::: THE DATA :::

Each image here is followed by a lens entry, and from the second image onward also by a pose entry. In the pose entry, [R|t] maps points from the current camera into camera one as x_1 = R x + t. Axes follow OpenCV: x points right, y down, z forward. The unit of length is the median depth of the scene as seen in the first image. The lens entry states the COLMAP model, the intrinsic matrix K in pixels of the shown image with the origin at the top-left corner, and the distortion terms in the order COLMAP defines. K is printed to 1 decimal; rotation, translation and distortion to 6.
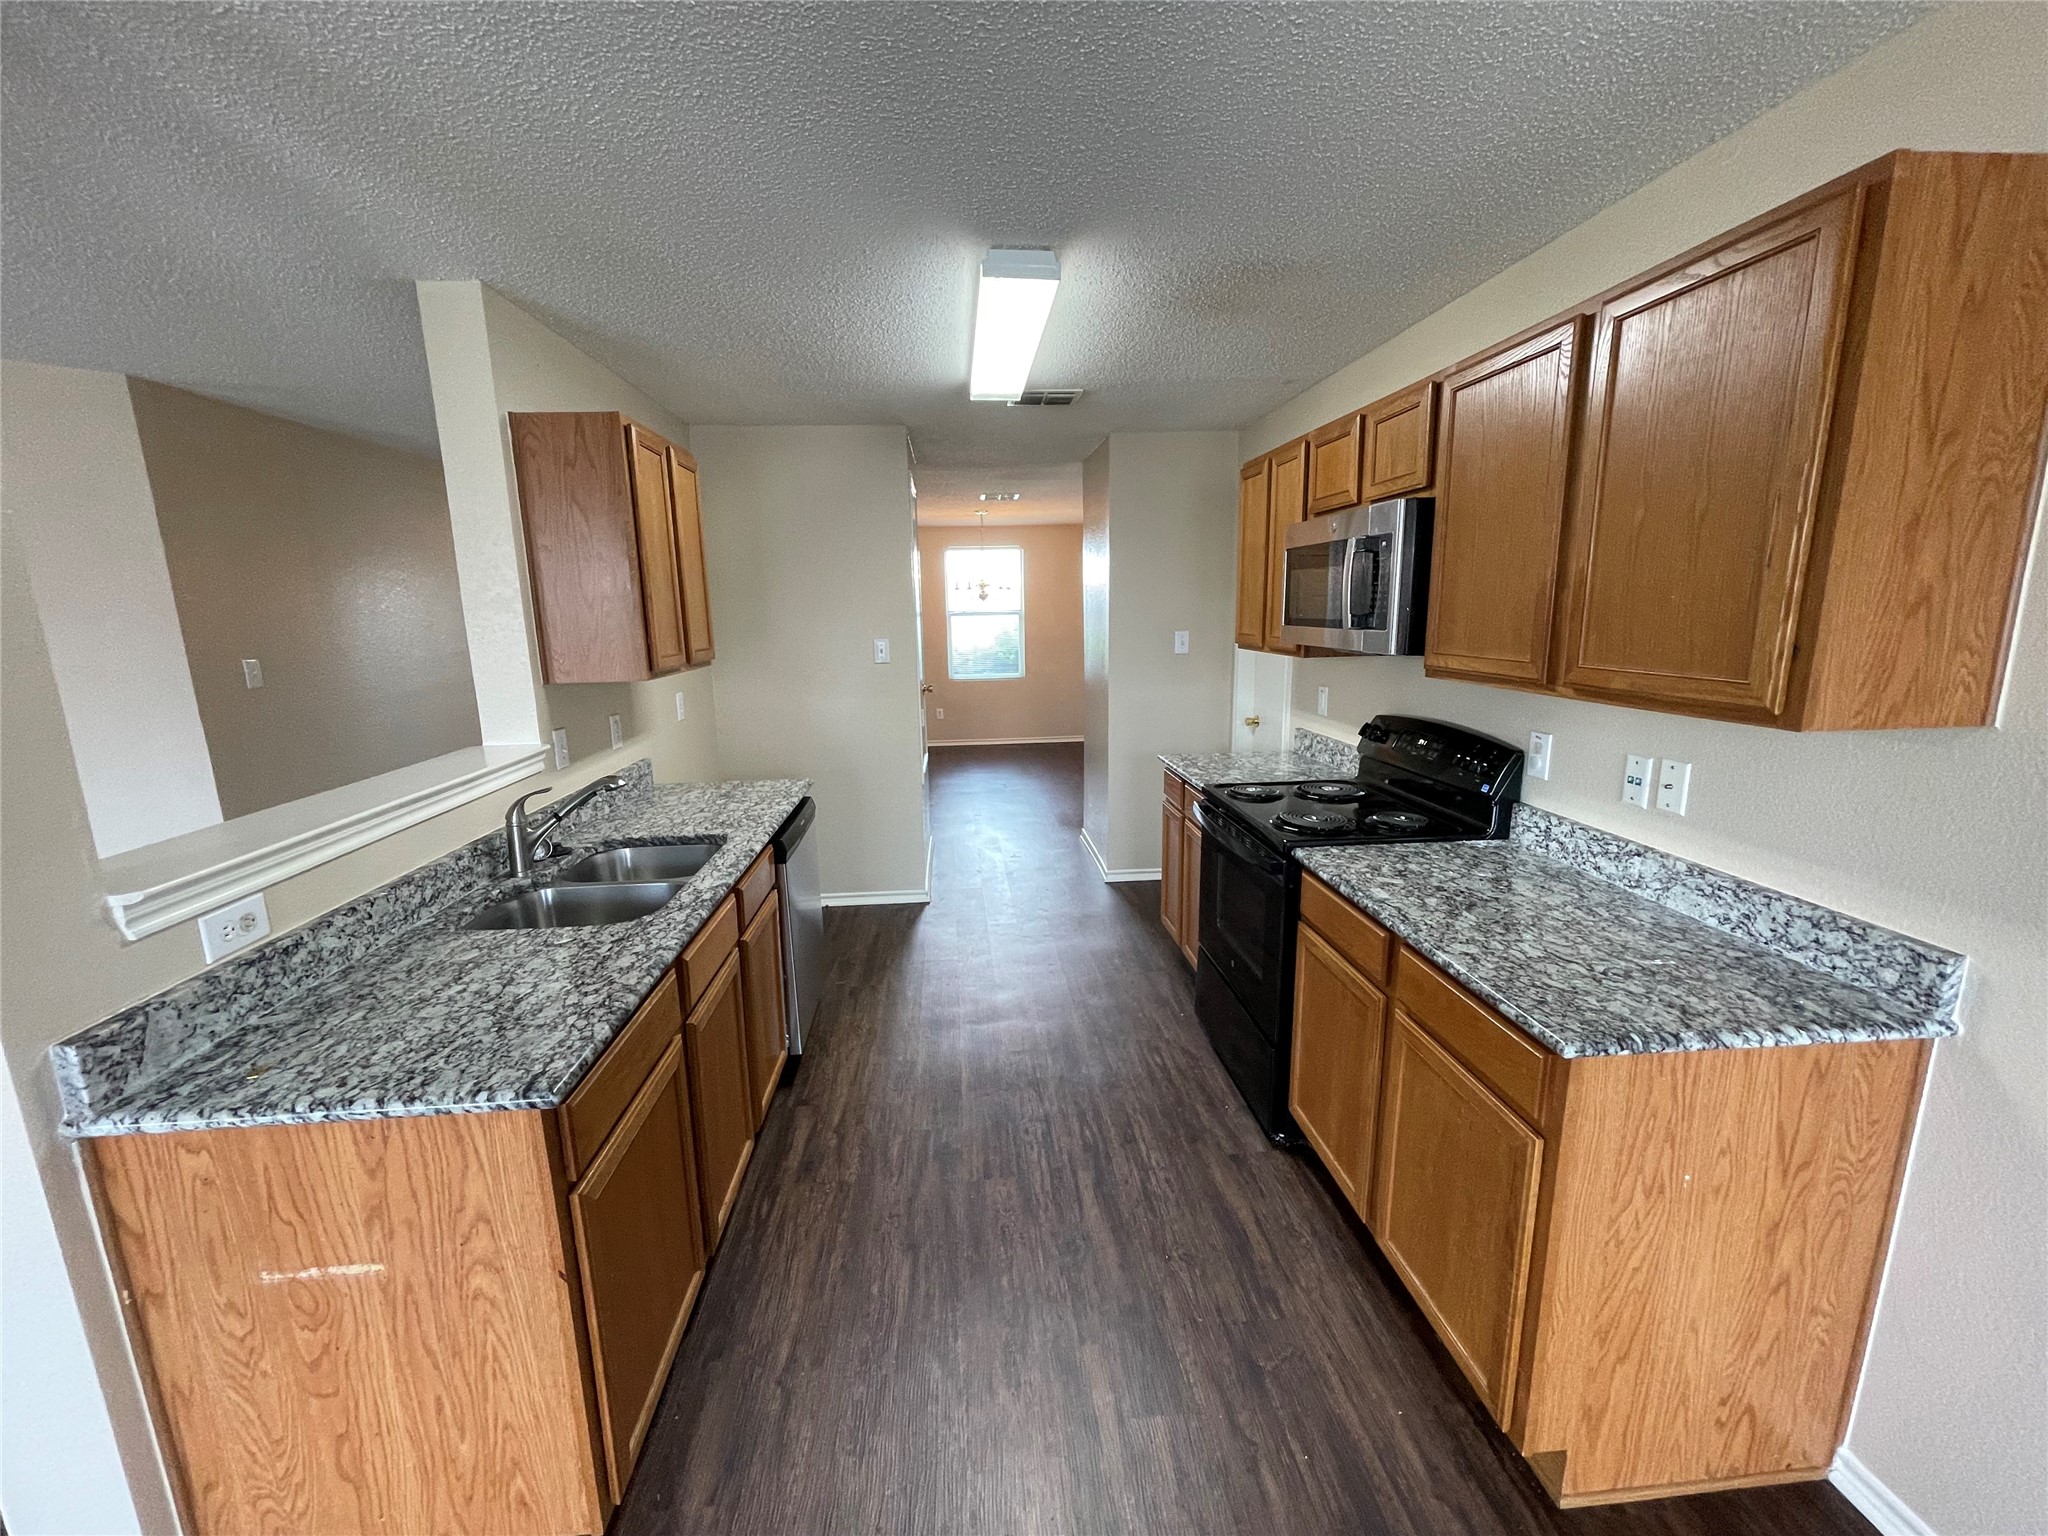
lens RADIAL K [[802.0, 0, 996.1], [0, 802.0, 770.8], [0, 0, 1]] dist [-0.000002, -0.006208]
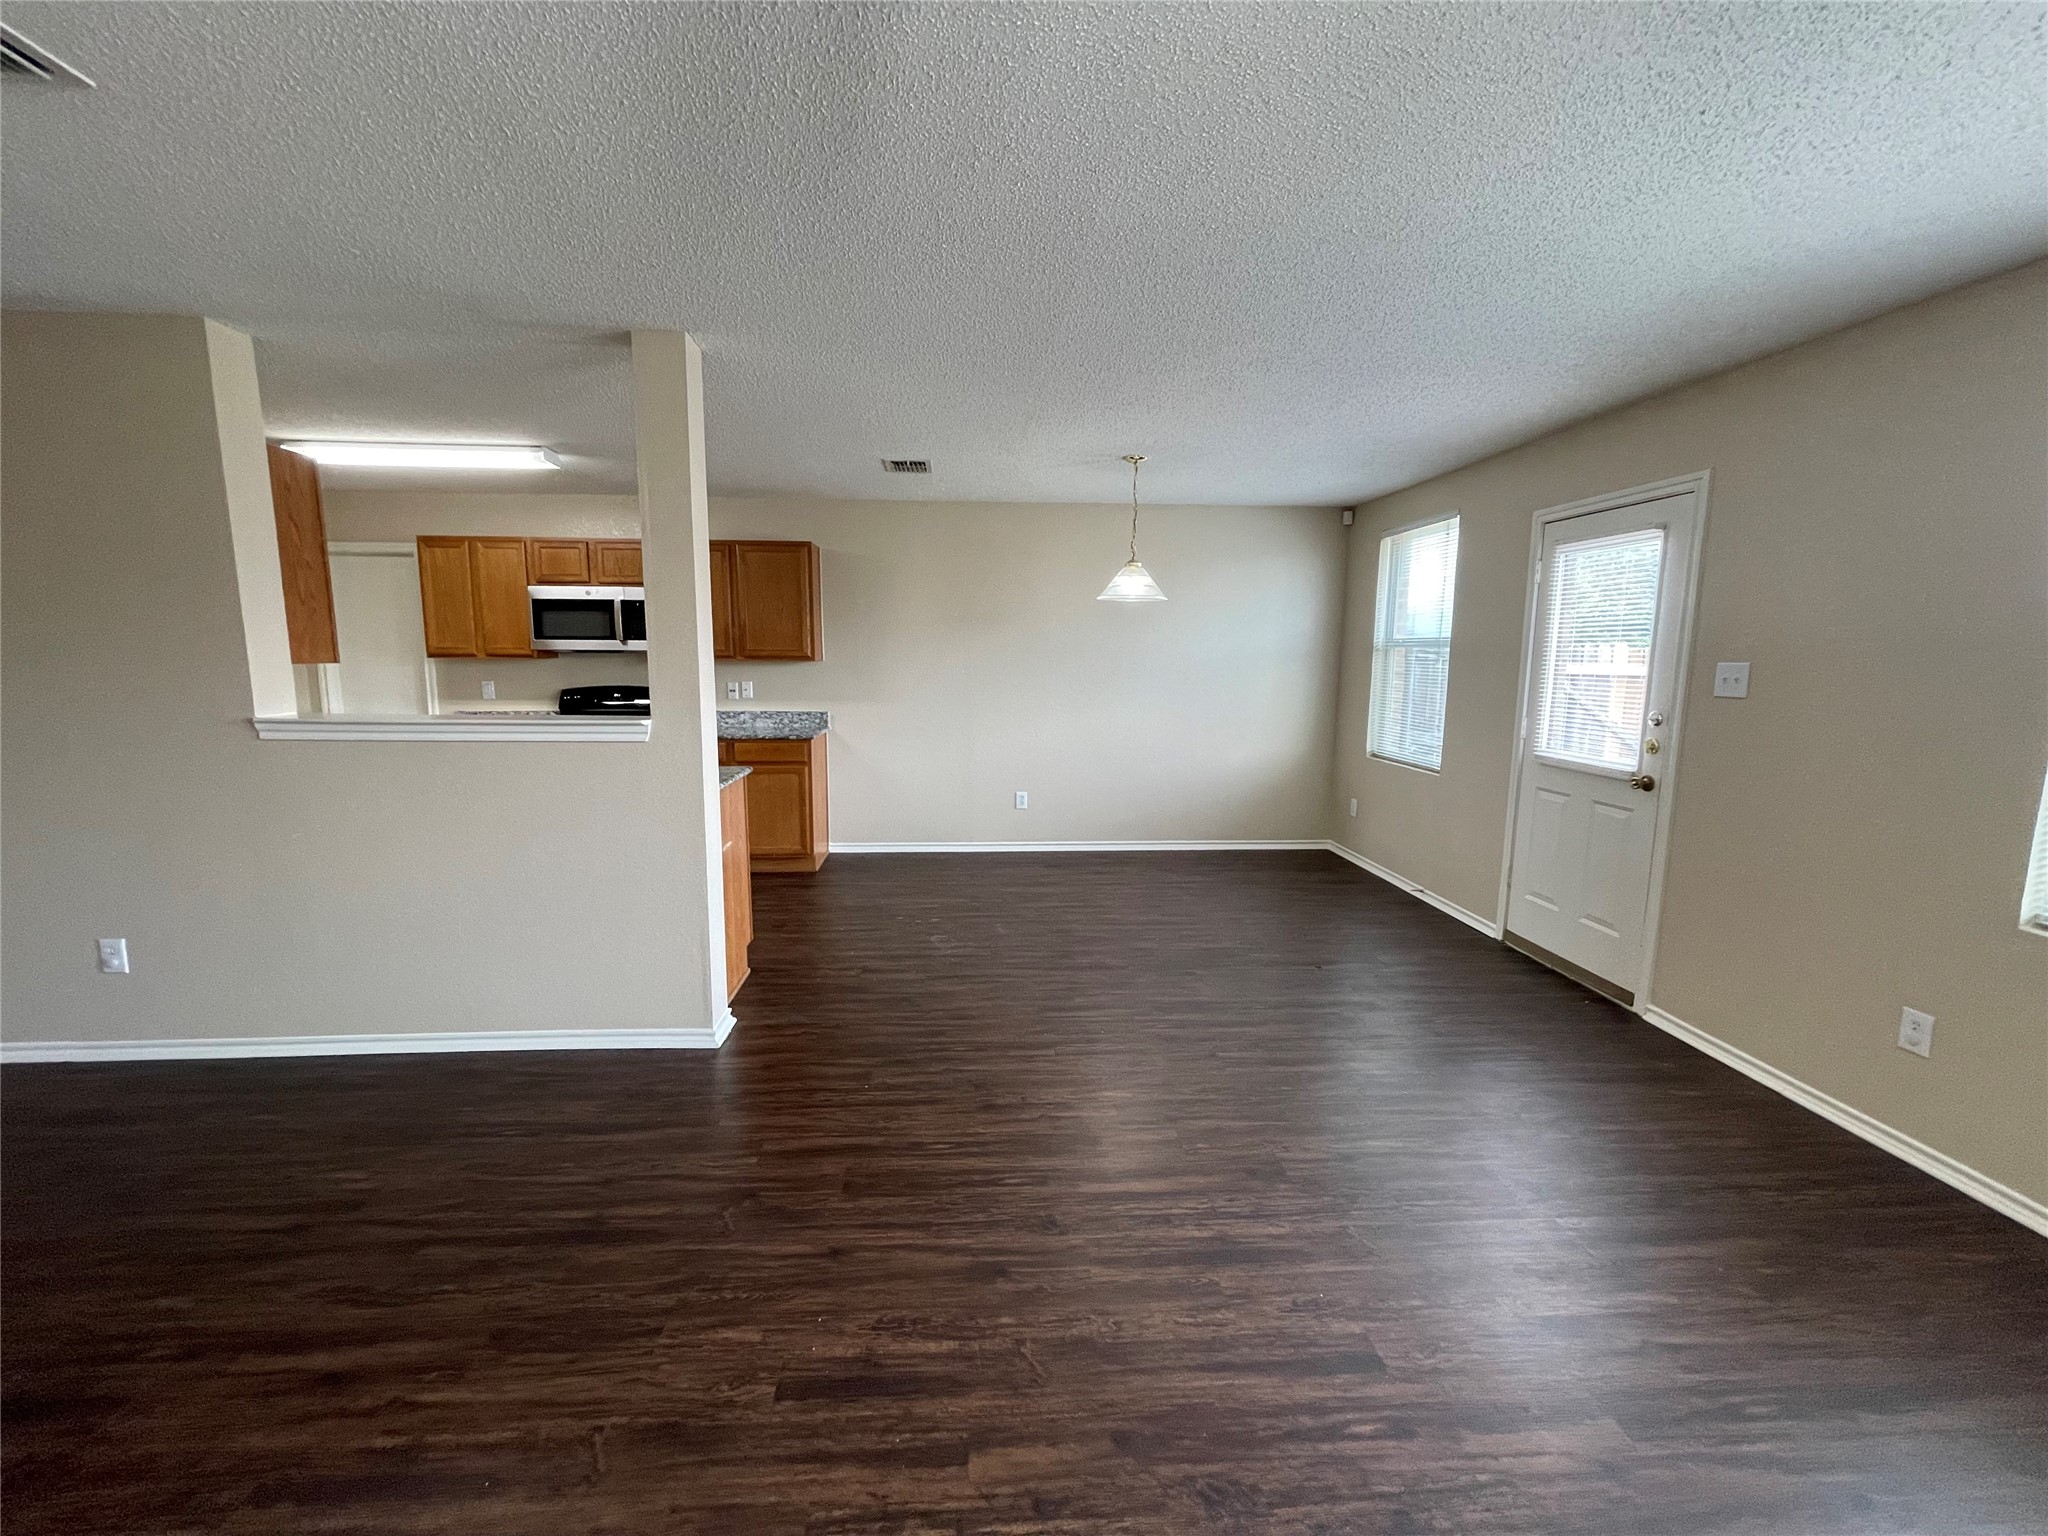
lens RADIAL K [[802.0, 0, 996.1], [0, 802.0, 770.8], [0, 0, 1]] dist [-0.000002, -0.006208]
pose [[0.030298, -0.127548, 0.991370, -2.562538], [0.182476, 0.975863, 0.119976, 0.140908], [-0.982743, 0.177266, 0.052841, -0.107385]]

:::

▶ TASK PROMPT
Make an exact printout of the listing above, omitting the images.

▶ OUTPUT BELOW
Each image here is followed by a lens entry, and from the second image onward also by a pose entry. In the pose entry, [R|t] maps points from the current camera into camera one as x_1 = R x + t. Axes follow OpenCV: x points right, y down, z forward. The unit of length is the median depth of the scene as seen in the first image. The lens entry states the COLMAP model, the intrinsic matrix K in pixels of the shown image with the origin at the top-left corner, and the distortion terms in the order COLMAP defines. K is printed to 1 decimal; rotation, translation and distortion to 6.
lens RADIAL K [[802.0, 0, 996.1], [0, 802.0, 770.8], [0, 0, 1]] dist [-0.000002, -0.006208]
lens RADIAL K [[802.0, 0, 996.1], [0, 802.0, 770.8], [0, 0, 1]] dist [-0.000002, -0.006208]
pose [[0.030298, -0.127548, 0.991370, -2.562538], [0.182476, 0.975863, 0.119976, 0.140908], [-0.982743, 0.177266, 0.052841, -0.107385]]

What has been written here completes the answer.